Bill Clinton and Hillary Clinton during the counting of ballots in Ohio

COLUMBUS - Ohio voters have warmed to the policies of Senator Hillary Clinton, a recent UnNews investigation has discovered. With 100% of precincts reporting, the Junior Senator from New York edged out her Democratic rival Senator Barack Obama of Illinois 54-44 in that state. Comments from voters around the state suggested that her previous experience was a factor.

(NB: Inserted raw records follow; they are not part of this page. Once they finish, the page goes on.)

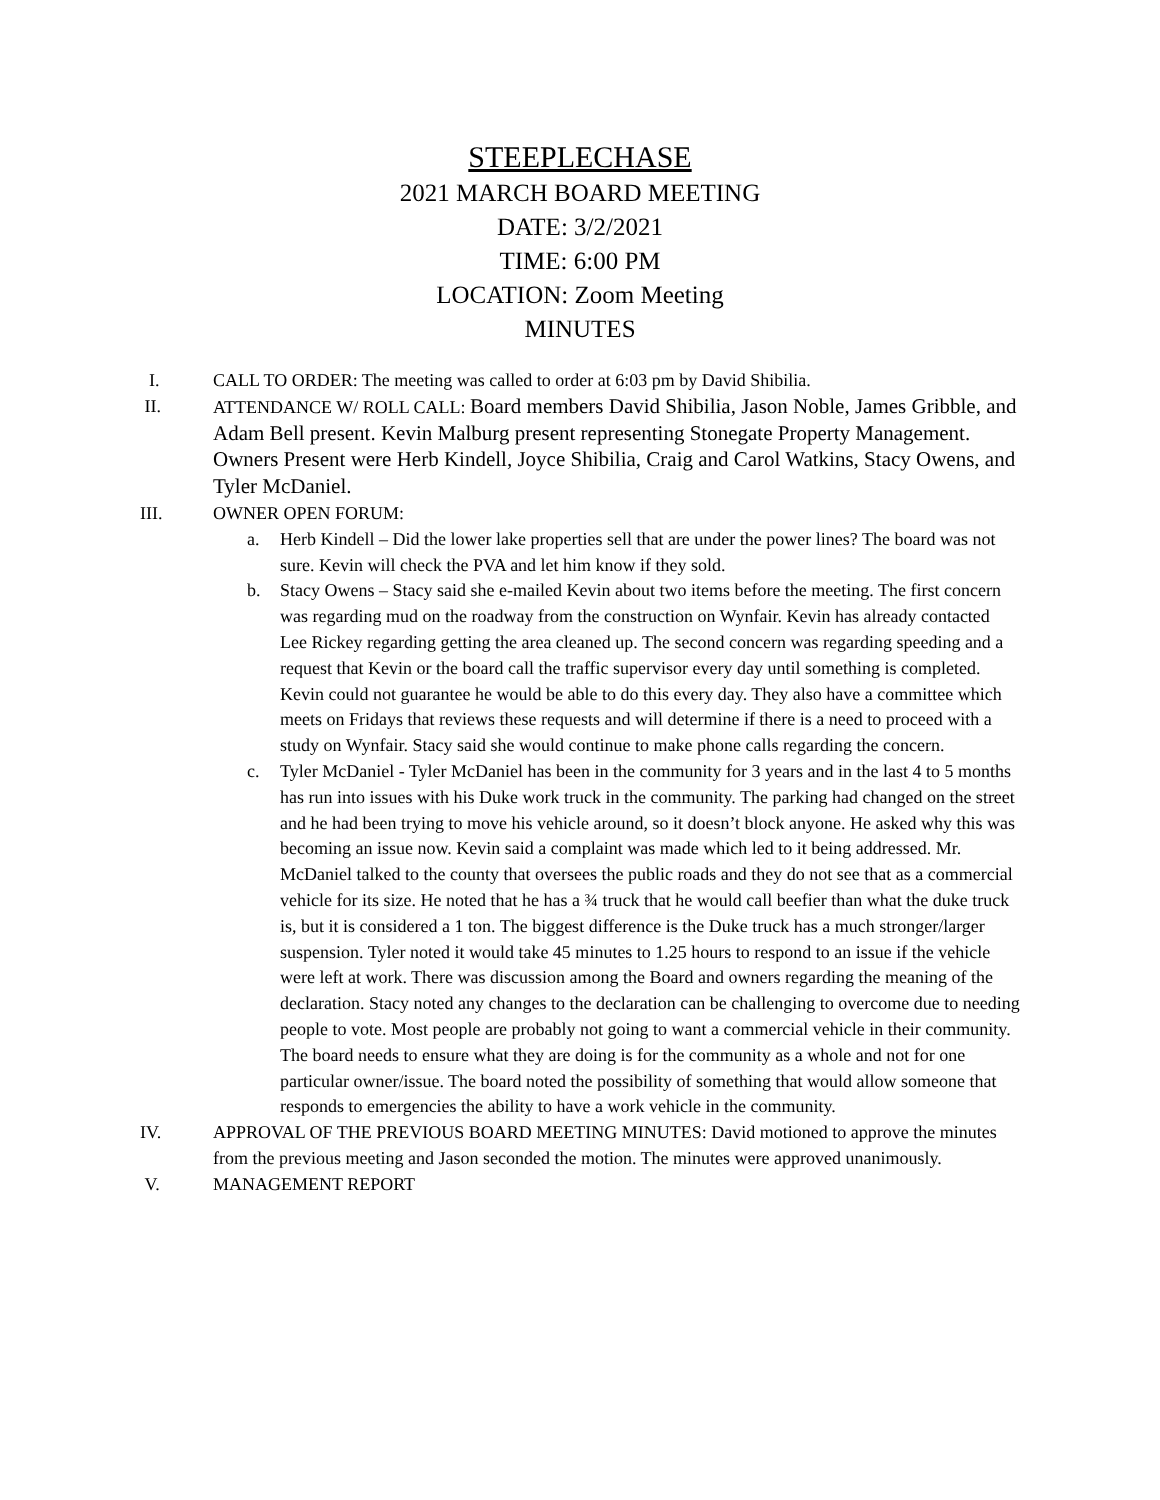STEEPLECHASE
2021 MARCH BOARD MEETING
DATE: 3/2/2021
TIME: 6:00 PM
LOCATION: Zoom Meeting
MINUTES
I. CALL TO ORDER: The meeting was called to order at 6:03 pm by David Shibilia.
II. ATTENDANCE W/ ROLL CALL: Board members David Shibilia, Jason Noble, James Gribble, and Adam Bell present. Kevin Malburg present representing Stonegate Property Management. Owners Present were Herb Kindell, Joyce Shibilia, Craig and Carol Watkins, Stacy Owens, and Tyler McDaniel.
III. OWNER OPEN FORUM:
a. Herb Kindell – Did the lower lake properties sell that are under the power lines? The board was not sure. Kevin will check the PVA and let him know if they sold.
b. Stacy Owens – Stacy said she e-mailed Kevin about two items before the meeting. The first concern was regarding mud on the roadway from the construction on Wynfair. Kevin has already contacted Lee Rickey regarding getting the area cleaned up. The second concern was regarding speeding and a request that Kevin or the board call the traffic supervisor every day until something is completed. Kevin could not guarantee he would be able to do this every day. They also have a committee which meets on Fridays that reviews these requests and will determine if there is a need to proceed with a study on Wynfair. Stacy said she would continue to make phone calls regarding the concern.
c. Tyler McDaniel - Tyler McDaniel has been in the community for 3 years and in the last 4 to 5 months has run into issues with his Duke work truck in the community. The parking had changed on the street and he had been trying to move his vehicle around, so it doesn’t block anyone. He asked why this was becoming an issue now. Kevin said a complaint was made which led to it being addressed. Mr. McDaniel talked to the county that oversees the public roads and they do not see that as a commercial vehicle for its size. He noted that he has a ¾ truck that he would call beefier than what the duke truck is, but it is considered a 1 ton. The biggest difference is the Duke truck has a much stronger/larger suspension. Tyler noted it would take 45 minutes to 1.25 hours to respond to an issue if the vehicle were left at work. There was discussion among the Board and owners regarding the meaning of the declaration. Stacy noted any changes to the declaration can be challenging to overcome due to needing people to vote. Most people are probably not going to want a commercial vehicle in their community. The board needs to ensure what they are doing is for the community as a whole and not for one particular owner/issue. The board noted the possibility of something that would allow someone that responds to emergencies the ability to have a work vehicle in the community.
IV. APPROVAL OF THE PREVIOUS BOARD MEETING MINUTES: David motioned to approve the minutes from the previous meeting and Jason seconded the motion. The minutes were approved unanimously.
V. MANAGEMENT REPORT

In Chillicothe, voters expressed strong sentiments in favor of Clinton. “I was really impressed with her experience on the board at Wal-Mart” said Dawn Waltham, 44, who is an adult foster care provider and member of the SEIU. “She really stood up for worker rights while she was there”. Others enjoyed her demeanor thus far in the campaign. Worker Colleen Farleigh, 53, at her job as a railroad engineer in Fostoria, said she felt that Clinton’s short temper and hard nosed style would bring great results for the country. “I really feel like it’s important for someone not to be too calm in a stressful or crises situation”, said Farleigh. “The debate in Cleveland last week really showed everyone how she intends to get things done by attacking the neutral third party and continuously harping on small issues.” One voter expressed frustration at the intermittent cooperation that has taken place in Washington over the years. “I feel like the best way to advance the country is to have someone who won’t compromise on any issue even in a dire situation” said Ashtabula resident Linda Johnston, 33. “That brings about the gridlock and mudslinging which brings us together as a country and inspires people to participate in the political process.”

At the General Motors Assembly plant in Moraine, workers expressed confidence in her economic skills. “She really turned things around for upstate New York”, said Jeremy York, 36. “I can’t wait to see what she has in store for Ohio”. The Buckeye state has been hard hit in the recent economic downturn, losing approximately 200,000 manufacturing jobs since the year 2000. The economy and its poor condition appears to be the central issue in Ohio voters’ minds, moving ahead of the war in Iraq.

Some voting in the primary felt that there was little meaningful difference between the two candidates. These voters tended to take a pragmatic approach to the primary. “I want someone who can win against McCain” said Youngstown resident Madelyn Herrick, 64. “If there is anyone who can swift boat a man that has fought in a war and served his country honorably in the public sector, she can.” On National Security, the recent television advertisements that ask the viewer who they would want to have answering the White House phone at 3 am appear to have had an effect. “I really worry about the condition of a person at that hour, especially if they’re going to be president” said Coshocton resident Jim Appleman, 55.

There were stark differences in the demographics of those who voted for Clinton versus those who voted for Obama. In the major urban centers of Cincinnati, Cleveland, and Columbus, voters went for Obama by wide margins. These areas tend to have a much higher percentage of well educated people than the rest of Ohio. “We prefer to have the demographics that we presently have” said Clinton spokesperson Phil Singer. “It’s much easier to persuade and fear monger uneducated people than those with college degrees. The latter group tends to bring up previous statements that are inconvenient.”

In the end, Democratic voters in Ohio felt that Clinton did a better job of pandering to their interests and inflated feeling of self-worth. “I hate these politicians who get up and tell people what they need to hear as opposed to what they want to hear”, said retired Hamilton resident Jean Bickley, 70. “With Clinton, we’ll continue to have someone in the white house who is more concerned with advancing the lives of their few rabid supporters as opposed to a president who is working for the good of everyone.”